I think we will become less timid and more confident about our capacity to navigate the now. Within the techno-utopian narrative, we may feel silenced by our own ignorance. Outside of that narrative, we may feel emboldened by our wisdom, our experience, our settled notions of right and wrong.
I think we will recall, and draw strength from, examples of when society shaped technology, and not the other way around. In the last century, no technology enjoyed more hype than atomic energy. And yet just look at the diversity of ways in which different cultures incorporated it. In the US, where the nuclear conversation revolves around liability, no new nuclear plant has opened since the Three Mile Island accident of 1979. In Germany, where the conversation revolves around citizens’ rights to participate in public risk-taking, the decision was taken in 2011 to close down all 17 reactors in the country—in direct response to the Fukushima meltdown in Japan. Meanwhile in South Korea, whose capital Seoul is only 700 miles from Fukushima, popular support for the country’s 23 reactors remained strong. (For South Koreans, nuclear technology has been a symbol of the nation’s independence.)
And I think we will develop more confidence to push back against monolithic techno-visions of “the good.” Wasn’t the whole idea of modernity supposed to be, as Nietzsche put it, “God is dead”—and therefore we are free to pursue a radical variety of “goods”? A variety that respects and reflects cultural differences, gender differences, ideological differences… Having done the hard work to kill one idea of perfection, why would we now all fall in line behind another?

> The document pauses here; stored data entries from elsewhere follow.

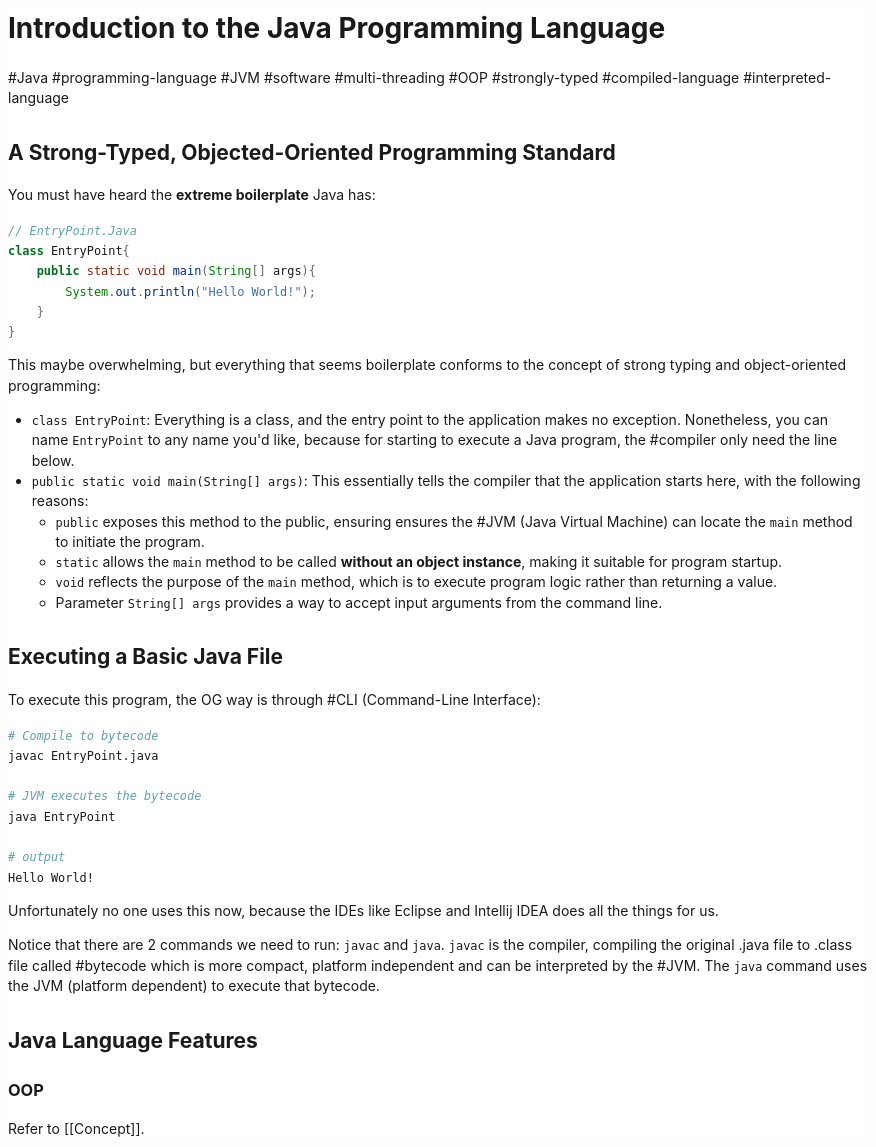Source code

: # Introduction to the Java Programming Language

#Java #programming-language #JVM #software #multi-threading #OOP #strongly-typed #compiled-language #interpreted-language 

## A Strong-Typed, Objected-Oriented Programming Standard
You must have heard the **extreme boilerplate** Java has:
```Java 
// EntryPoint.Java
class EntryPoint{
	public static void main(String[] args){
		System.out.println("Hello World!");
	}
}
```
This maybe overwhelming, but everything that seems boilerplate conforms to the concept of strong typing and object-oriented programming:
- `class EntryPoint`: Everything is a class, and the entry point to the application makes no exception. Nonetheless, you can name `EntryPoint` to any name you'd like, because for starting to execute a Java program, the #compiler only need the line below.
- `public static void main(String[] args)`: This essentially tells the compiler that the application starts here, with the following reasons:
	- `public` exposes this method to the public, ensuring ensures the #JVM (Java Virtual Machine) can locate the `main` method to initiate the program.
	- `static` allows the `main` method to be called **without an object instance**, making it suitable for program startup.
	- `void` reflects the purpose of the `main` method, which is to execute program logic rather than returning a value.
	- Parameter `String[] args` provides a way to accept input arguments from the command line.
## Executing a Basic Java File
To execute this program, the OG way is through #CLI (Command-Line Interface):
```bash
# Compile to bytecode
javac EntryPoint.java

# JVM executes the bytecode
java EntryPoint

# output
Hello World!
```
Unfortunately no one uses this now, because the IDEs like Eclipse and Intellij IDEA does all the things for us.

Notice that there are 2 commands we need to run: `javac` and `java`. `javac` is the compiler, compiling the original .java file to .class file called #bytecode which is more compact, platform independent and can be interpreted by the #JVM. The `java` command uses the JVM (platform dependent) to execute that bytecode.

## Java Language Features
### OOP
Refer to [[Concept]].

Four Little Questions To Reclaim The Future
None of the above is to deny that technology is a profound part of our lives. It has been, since the first stone chisel. But we hold the stone in our hands. It does not hold us.
Or does it? After decades of techno-evangelism, we risk slipping into the belief that if we can do it, we should do it.
Recent headlines (of cybercrime, social media manipulation, hacked public infrastructure and driverless car accidents) are shaking that naïveté. We understand, more and more, that we need to re-separate, and re-arrange, these two questions, in order to create some space for ethics and politics to return. What should we do? Here, morality and society must be heard. What can we do? Here, science and technology should answer.
Preferably in that order.
It’s hard to imagine that we’ll get there. But I think: the more we debate the relationship between technology and progress, the more easily we will find our rightful voice to demand of any techno-shaman who intends to alter society:
- What is your purpose?
- Who will be hurt?
- Who will benefit?
- How will we know?
By asking these four simple questions, consistently and persistently, we can re-inject humility into our technological strivings. We can widen participation in setting technology’s direction. And we can recreate genuinely shared visions of the future.